Ele se escondeu atrás de uma parede em ruínas e desenterrara a grelha enferrujada sob ela, semioculta por terra e raízes. A entrada dos túneis.

Ele não a abriu imediatamente.

Em vez disso, sentou-se, pegou o quadro-negro da jaqueta e começou a desenhar os caminhos que estudara nos últimos dias. Distâncias. Curvas. Estimativas de tempo.
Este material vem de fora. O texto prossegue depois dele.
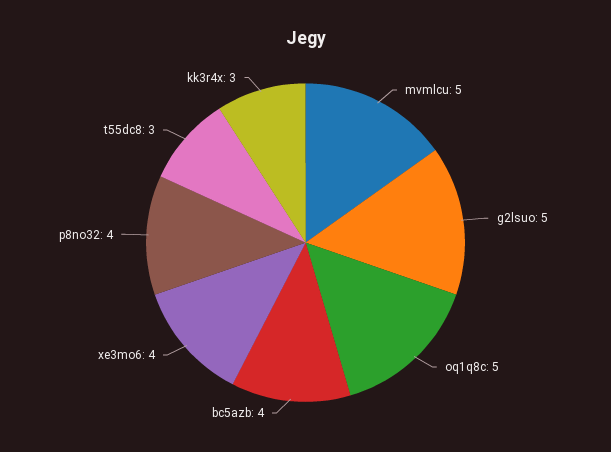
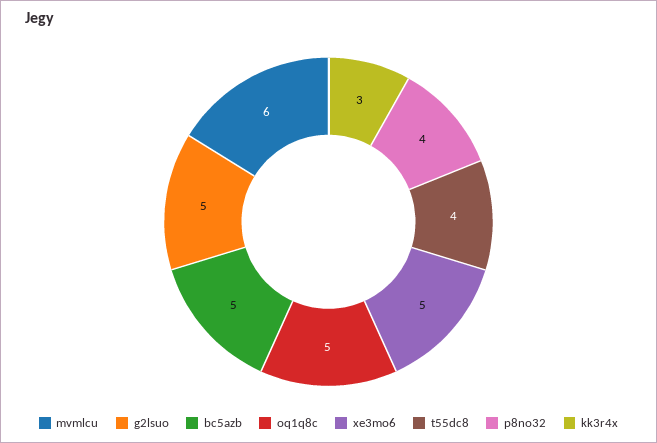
  {
-   "mvmlcu": 5,
+   "mvmlcu": 6,
    "g2lsuo": 5,
    "oq1q8c": 5,
-   "bc5azb": 4,
+   "bc5azb": 5,
-   "xe3mo6": 4,
+   "xe3mo6": 5,
    "p8no32": 4,
-   "t55dc8": 3,
+   "t55dc8": 4,
    "kk3r4x": 3
  }

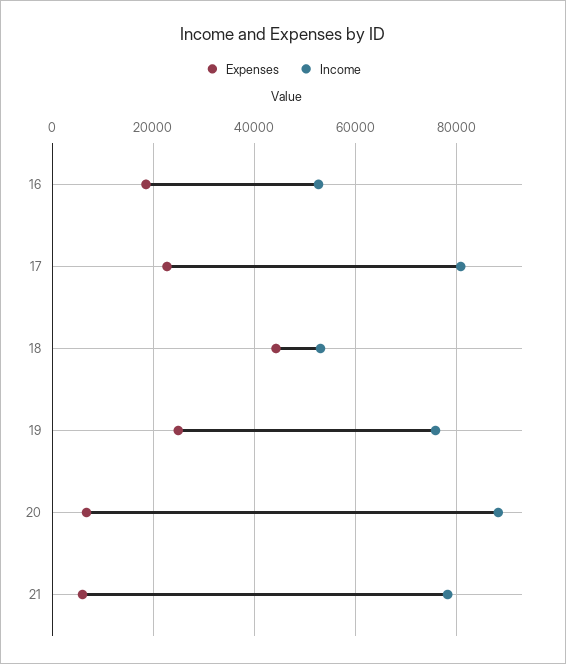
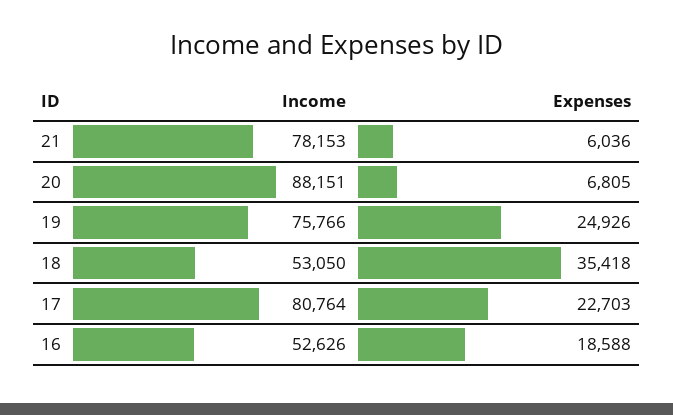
  {
    "Expenses": {
      "16": 18588,
      "17": 22703,
-     "18": 44000,
+     "18": 35418,
      "19": 24926,
      "20": 6805,
      "21": 6036
    },
    "Income": {
      "16": 52626,
      "17": 80764,
      "18": 53050,
      "19": 75766,
      "20": 88151,
      "21": 78153
    }
  }

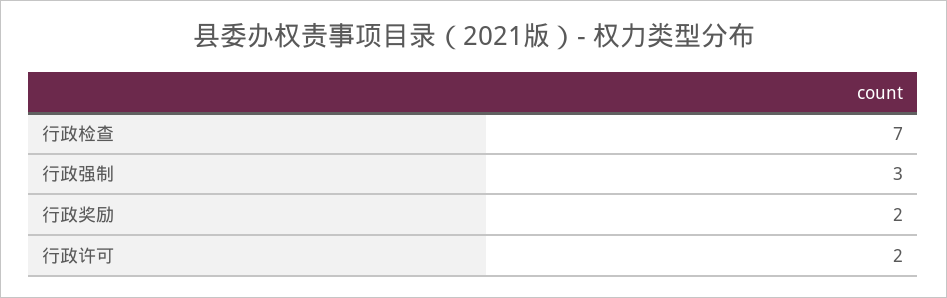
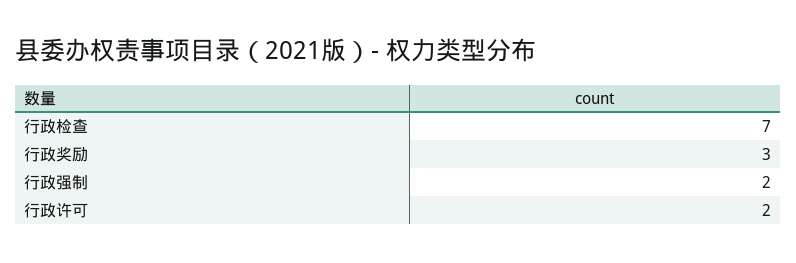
  {
    "行政检查": 7,
-   "行政强制": 3,
+   "行政强制": 2,
-   "行政奖励": 2,
+   "行政奖励": 3,
    "行政许可": 2
  }

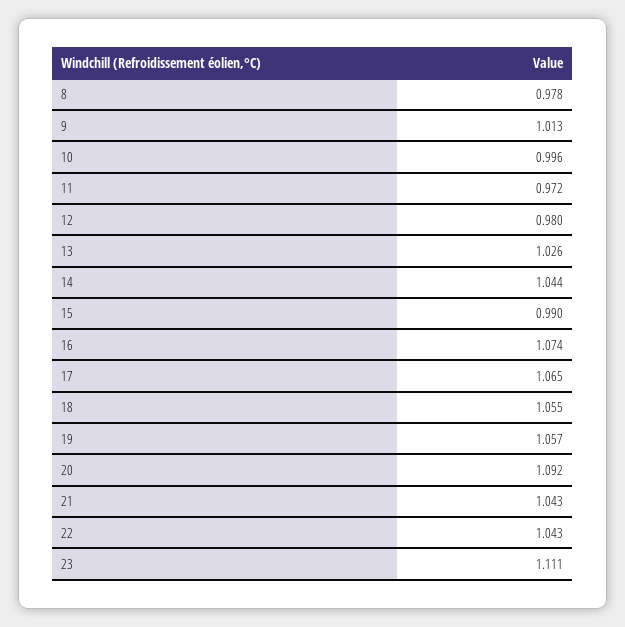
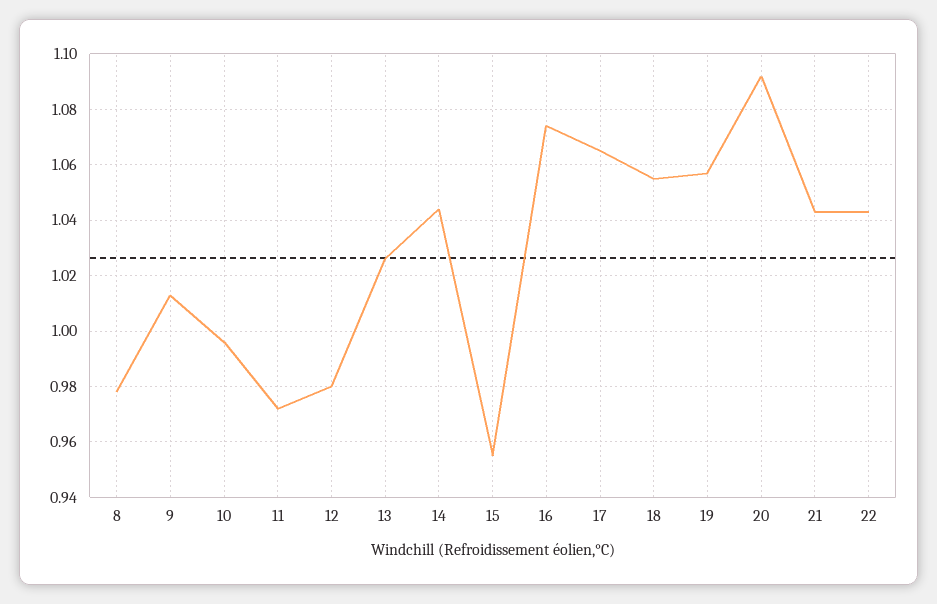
  {
    "8": 0.978,
    "9": 1.013,
    "10": 0.996,
    "11": 0.972,
    "12": 0.98,
    "13": 1.026,
    "14": 1.044,
-   "15": 0.99,
+   "15": 0.955,
    "16": 1.074,
    "17": 1.065,
    "18": 1.055,
    "19": 1.057,
    "20": 1.092,
    "21": 1.043,
-   "22": 1.043,
+   "22": 1.043
-   "23": 1.111
  }

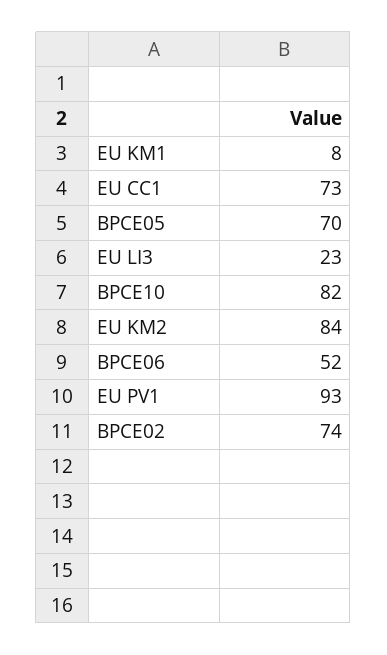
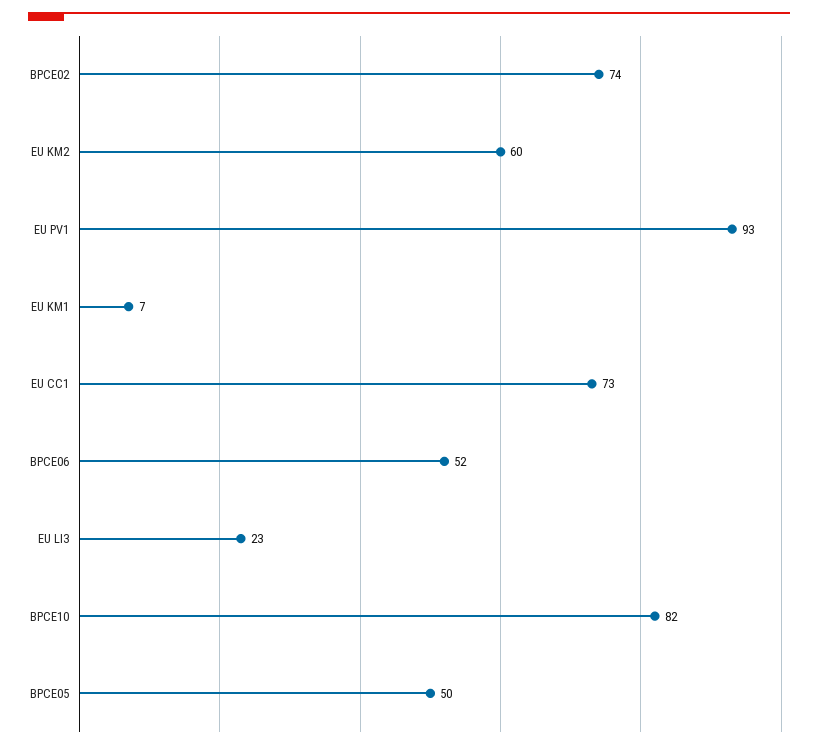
  {
-   "EU KM1": 8,
+   "EU KM1": 7,
    "EU CC1": 73,
-   "BPCE05": 70,
+   "BPCE05": 50,
    "EU LI3": 23,
    "BPCE10": 82,
-   "EU KM2": 84,
+   "EU KM2": 60,
    "BPCE06": 52,
    "EU PV1": 93,
    "BPCE02": 74
  }

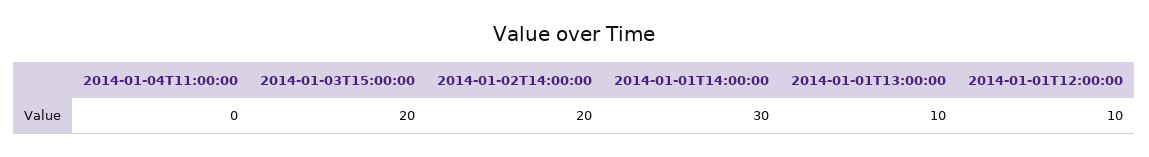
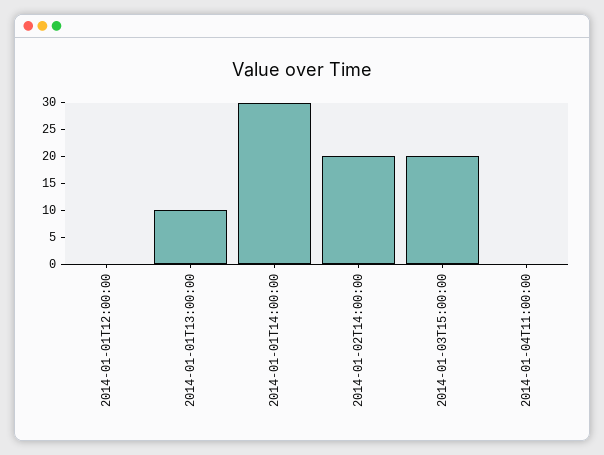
  {
    "2014-01-04T11:00:00": 0,
    "2014-01-03T15:00:00": 20,
    "2014-01-02T14:00:00": 20,
    "2014-01-01T14:00:00": 30,
    "2014-01-01T13:00:00": 10,
-   "2014-01-01T12:00:00": 10
+   "2014-01-01T12:00:00": 0
  }

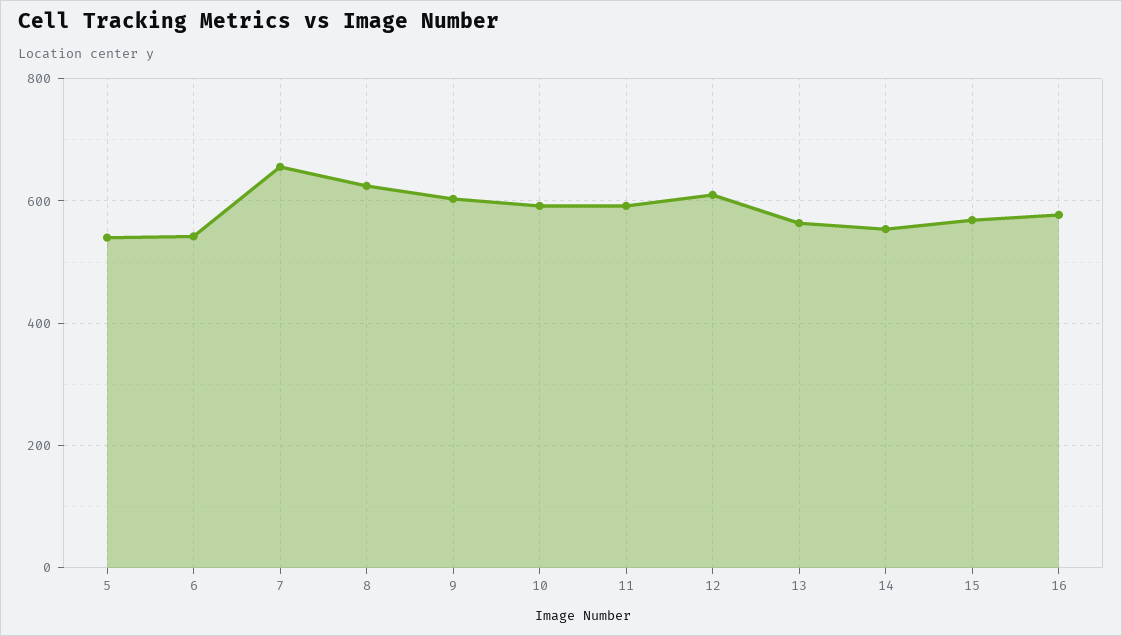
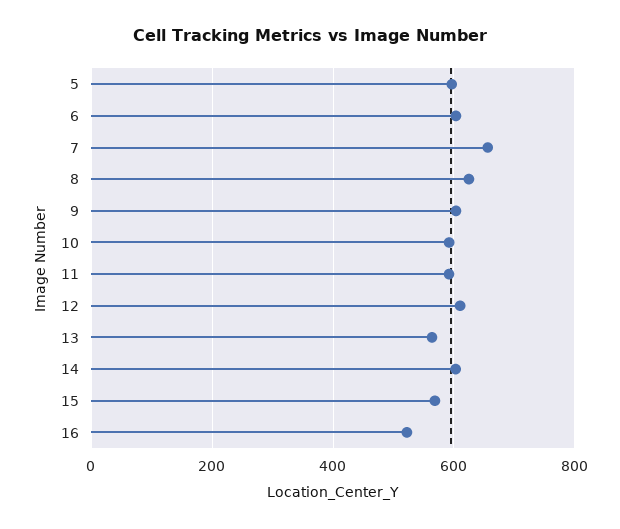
  {
-   "5": 540,
+   "5": 600,
-   "6": 540,
+   "6": 600,
    "7": 660,
    "8": 620,
    "9": 600,
    "10": 600,
    "11": 600,
    "12": 620,
    "13": 560,
-   "14": 560,
+   "14": 600,
    "15": 560,
-   "16": 580
+   "16": 520
  }

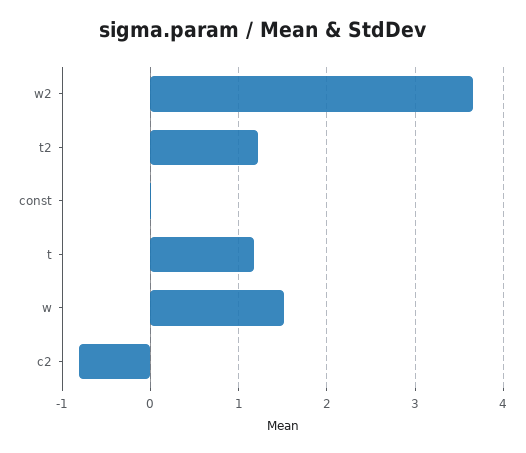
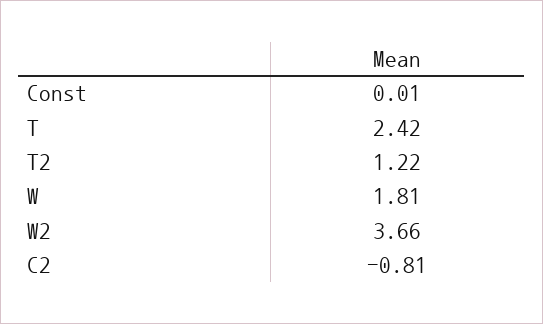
  {
    "w2": 3.66,
    "t2": 1.22,
    "const": 0.01,
-   "t": 1.2,
+   "t": 2.42,
-   "w": 1.5,
+   "w": 1.81,
    "c2": -0.81
  }

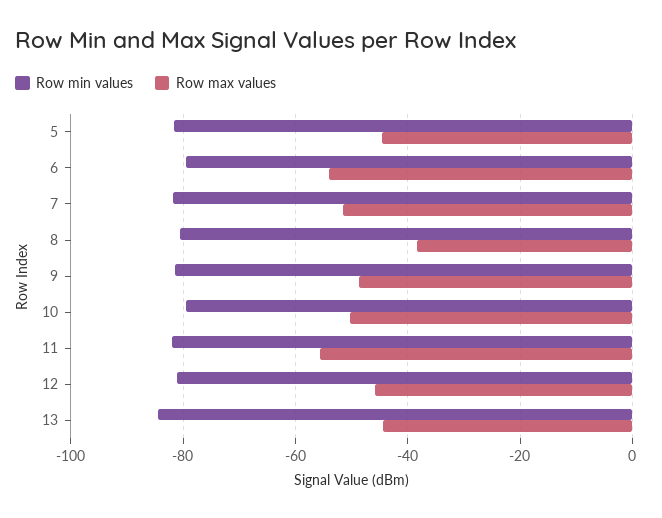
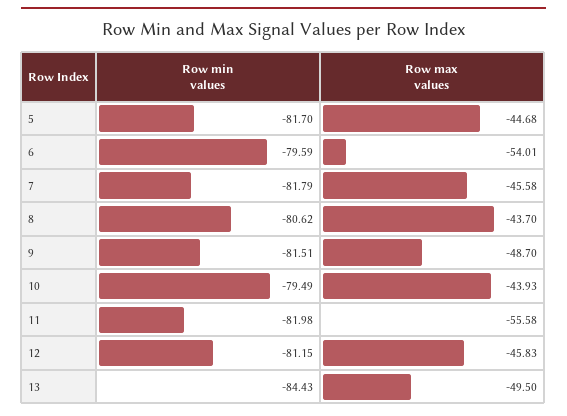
  {
    "Row min values": {
      "5": -81.7,
      "6": -79.59,
      "7": -81.79,
      "8": -80.62,
      "9": -81.51,
      "10": -79.49,
      "11": -81.98,
      "12": -81.15,
      "13": -84.43
    },
    "Row max values": {
      "5": -44.68,
      "6": -54.01,
-     "7": -52,
+     "7": -45.58,
-     "8": -38,
+     "8": -43.7,
      "9": -48.7,
-     "10": -50,
+     "10": -43.93,
      "11": -55.58,
      "12": -45.83,
-     "13": -44
+     "13": -49.5
    }
  }

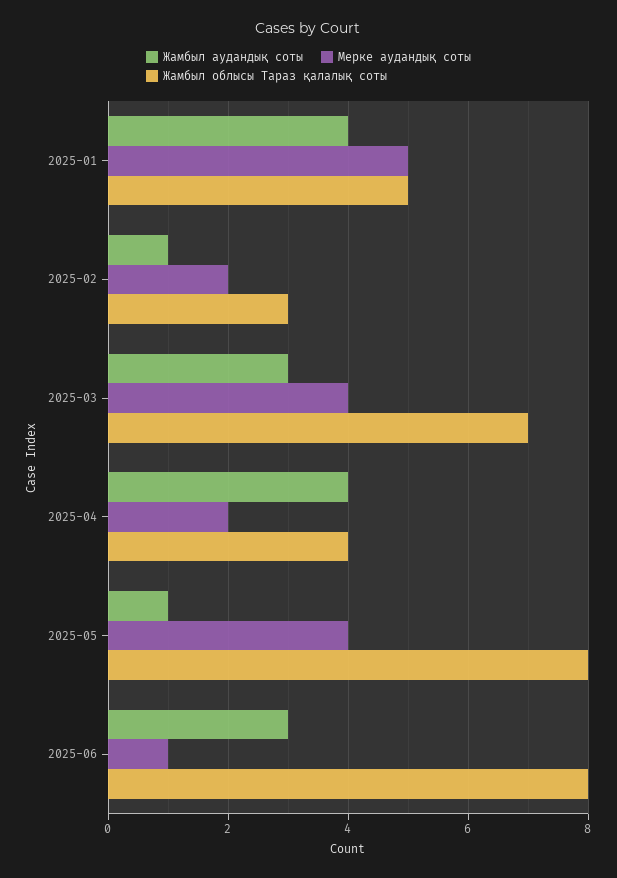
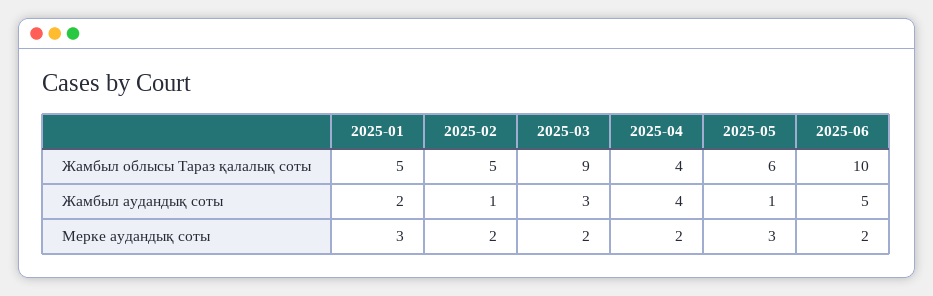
  {
    "Жамбыл аудандық соты": {
-     "2025-01": 4,
+     "2025-01": 2,
      "2025-02": 1,
      "2025-03": 3,
      "2025-04": 4,
      "2025-05": 1,
-     "2025-06": 3
+     "2025-06": 5
    },
    "Мерке аудандық соты": {
-     "2025-01": 5,
+     "2025-01": 3,
      "2025-02": 2,
-     "2025-03": 4,
+     "2025-03": 2,
      "2025-04": 2,
-     "2025-05": 4,
+     "2025-05": 3,
-     "2025-06": 1
+     "2025-06": 2
    },
    "Жамбыл облысы Тараз қалалық соты": {
      "2025-01": 5,
-     "2025-02": 3,
+     "2025-02": 5,
-     "2025-03": 7,
+     "2025-03": 9,
      "2025-04": 4,
-     "2025-05": 8,
+     "2025-05": 6,
-     "2025-06": 8
+     "2025-06": 10
    }
  }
Depois de dez minutos, levantou-se e entrou na grelha.

Não iria escapar hoje.

Hoje, ele estava memorizando.

O túnel se abria ao redor dele, escuro, úmido e silencioso. Movia-se devagar, mas com confiança, seguindo a rota exata que planejara: pelos canais de drenagem do setor industrial, passando pelos junções colapsados e pelas antigas grades de segurança enterradas sob o bairro nobre de segundo nível.

Cada trecho, cada curva, ele contava os passos.

Parava às vezes para colocar etiquetas de mana leves em pontos-chave—o suficiente para ajudar a refazer o trajeto se algo desse errado.

Depois de duas horas, saiu silenciosamente pelo outro lado, subiu por um shaft de manutenção semi-enterrado e registrou a entrada escondida atrás de um antigo armazém.

Marcou no mapa. Depois voltou atrás.

Quando voltou ao muro de perímetro da academia, o céu já estava negro como breu.

Subiu silenciosamente, saltou a mesma seção de telhado de antes e aterrissou dentro do recinto escolar sem fazer barulho.

Dez minutos depois, estava de volta no quarto, sem camisa novamente, encharcado de suor, olhando para o teto.

'Amanhã à noite.'

Ele fechou os olhos.

O verdadeiro treino começaria em breve.